Fez uma breve pausa, enquanto contemplava através da janela a fileira de palmeiras e de bancos
de pedra do cais da Europa. E logo acrescentou, murmurando entre dentes e com voz muito baixa e quase
imperceptível:
– E que lhes sejam leves, porque lhes deixo seis verdadeiras bombas-relógio.
– O que disse? Ainda está aí, Anatol?
– Sim, mas por pouco tempo. Porque o autor vai embora. Deixo-lhes o baú, a única coisa que
interessa.
Anatol desligou o telefone. Pensou: a obrigação do autor é desaparecer. Tomou sem pressa o café,
observou que tinha parado de chover, e pouco depois se perdeu na escuridão do cais da Europa. Pensou:
há pessoas que sempre ficam bem em outro lugar.

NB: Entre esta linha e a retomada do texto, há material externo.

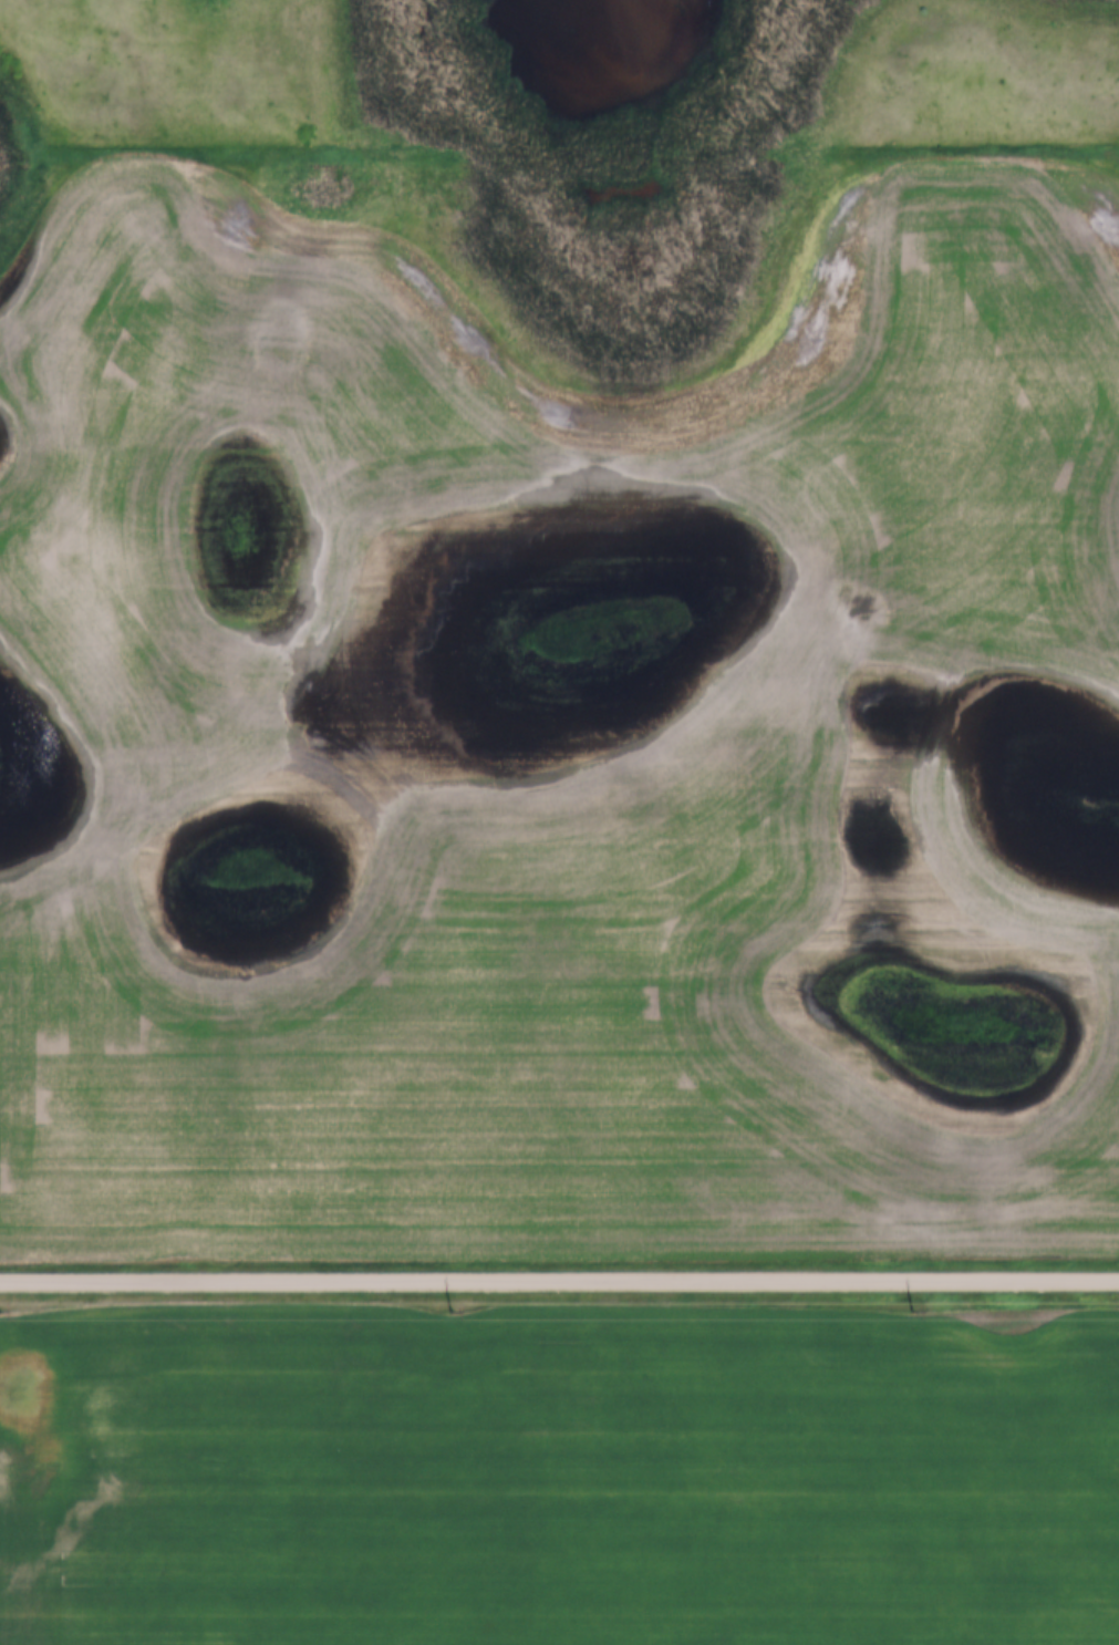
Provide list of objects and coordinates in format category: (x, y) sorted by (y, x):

Ao meio-dia do dia seguinte, em alto-mar, o sol esquentava com cada vez mais violência, o
alcatrão derretido escorria pelas paredes, o mar era azul, e a água usada para lavar a ponte evaporava
rapidamente em direção ao céu também azul. O capitão apareceu sobre o passadiço, molhou um dedo, e
comentou que já o imaginava, que a brisa estava descendente e que muito breve o vento poderia mudar de
direção. Anatol, ouvindo-o, blasfemou em uma longa e obscena frase contendo cinco agás, que ele
pronunciou tão exageradamente aspirados quanto pôde, e depois sorriu. O capitão repetiu sobre a direção
do vento, e Anatol então desceu, sem pressa, pela escada que conduzia à única zona refrigerada do barco,
e ali se perdeu.

(VILA-MATAS, Enrique. Suicídios exemplares. São Paulo: Cosac Naify, 2009.)